SOURCE DATA:
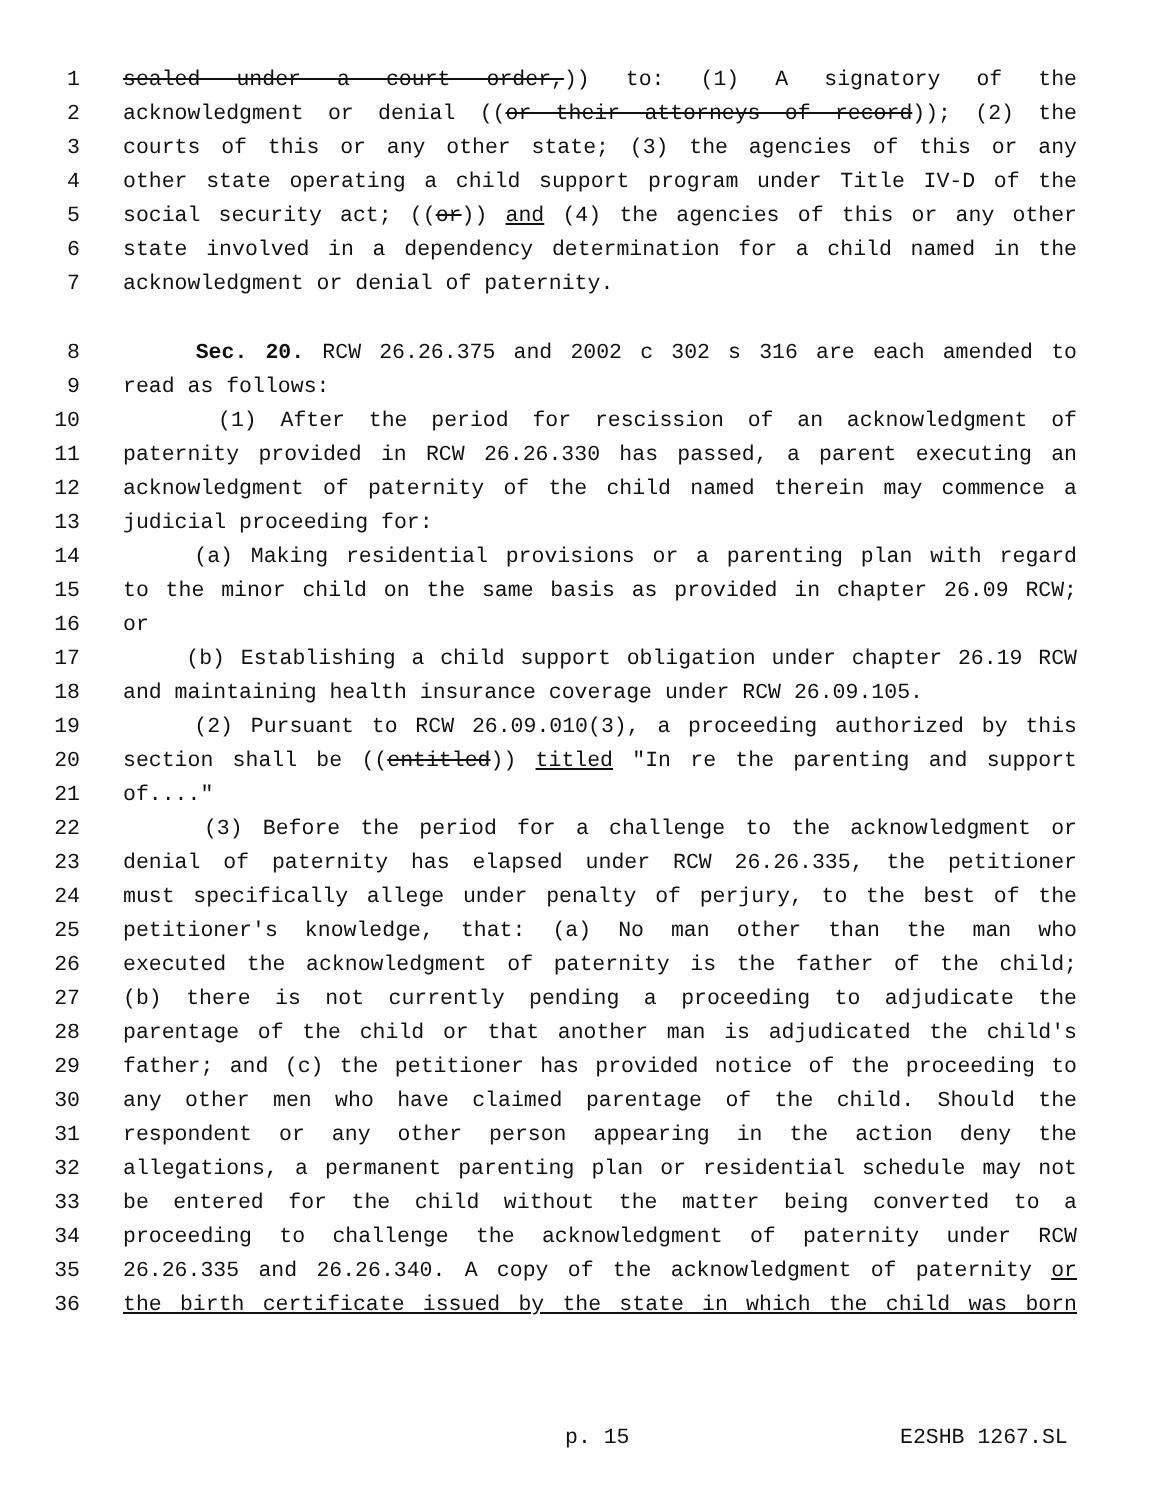1 sealed under a court order,)) to: (1) A signatory of the
2 acknowledgment or denial ((or their attorneys of record)); (2) the
3 courts of this or any other state; (3) the agencies of this or any
4 other state operating a child support program under Title IV-D of the
5 social security act; ((or)) and (4) the agencies of this or any other
6 state involved in a dependency determination for a child named in the
7 acknowledgment or denial of paternity.
8 Sec. 20. RCW 26.26.375 and 2002 c 302 s 316 are each amended to
9 read as follows:
10 (1) After the period for rescission of an acknowledgment of
11 paternity provided in RCW 26.26.330 has passed, a parent executing an
12 acknowledgment of paternity of the child named therein may commence a
13 judicial proceeding for:
14 (a) Making residential provisions or a parenting plan with regard
15 to the minor child on the same basis as provided in chapter 26.09 RCW;
16 or
17 (b) Establishing a child support obligation under chapter 26.19 RCW
18 and maintaining health insurance coverage under RCW 26.09.105.
19 (2) Pursuant to RCW 26.09.010(3), a proceeding authorized by this
20 section shall be ((entitled)) titled "In re the parenting and support
21 of...."
22 (3) Before the period for a challenge to the acknowledgment or
23 denial of paternity has elapsed under RCW 26.26.335, the petitioner
24 must specifically allege under penalty of perjury, to the best of the
25 petitioner's knowledge, that: (a) No man other than the man who
26 executed the acknowledgment of paternity is the father of the child;
27 (b) there is not currently pending a proceeding to adjudicate the
28 parentage of the child or that another man is adjudicated the child's
29 father; and (c) the petitioner has provided notice of the proceeding to
30 any other men who have claimed parentage of the child. Should the
31 respondent or any other person appearing in the action deny the
32 allegations, a permanent parenting plan or residential schedule may not
33 be entered for the child without the matter being converted to a
34 proceeding to challenge the acknowledgment of paternity under RCW
35 26.26.335 and 26.26.340. A copy of the acknowledgment of paternity or
36 the birth certificate issued by the state in which the child was born
p. 15 E2SHB 1267.SL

DIRECTIONS: Set down exactly, and only, the lines from the one containing "22 (3) Before" to the final line of the data.

OUTPUT FOR THIS EXERCISE:
22 (3) Before the period for a challenge to the acknowledgment or
23 denial of paternity has elapsed under RCW 26.26.335, the petitioner
24 must specifically allege under penalty of perjury, to the best of the
25 petitioner's knowledge, that: (a) No man other than the man who
26 executed the acknowledgment of paternity is the father of the child;
27 (b) there is not currently pending a proceeding to adjudicate the
28 parentage of the child or that another man is adjudicated the child's
29 father; and (c) the petitioner has provided notice of the proceeding to
30 any other men who have claimed parentage of the child. Should the
31 respondent or any other person appearing in the action deny the
32 allegations, a permanent parenting plan or residential schedule may not
33 be entered for the child without the matter being converted to a
34 proceeding to challenge the acknowledgment of paternity under RCW
35 26.26.335 and 26.26.340. A copy of the acknowledgment of paternity or
36 the birth certificate issued by the state in which the child was born
p. 15 E2SHB 1267.SL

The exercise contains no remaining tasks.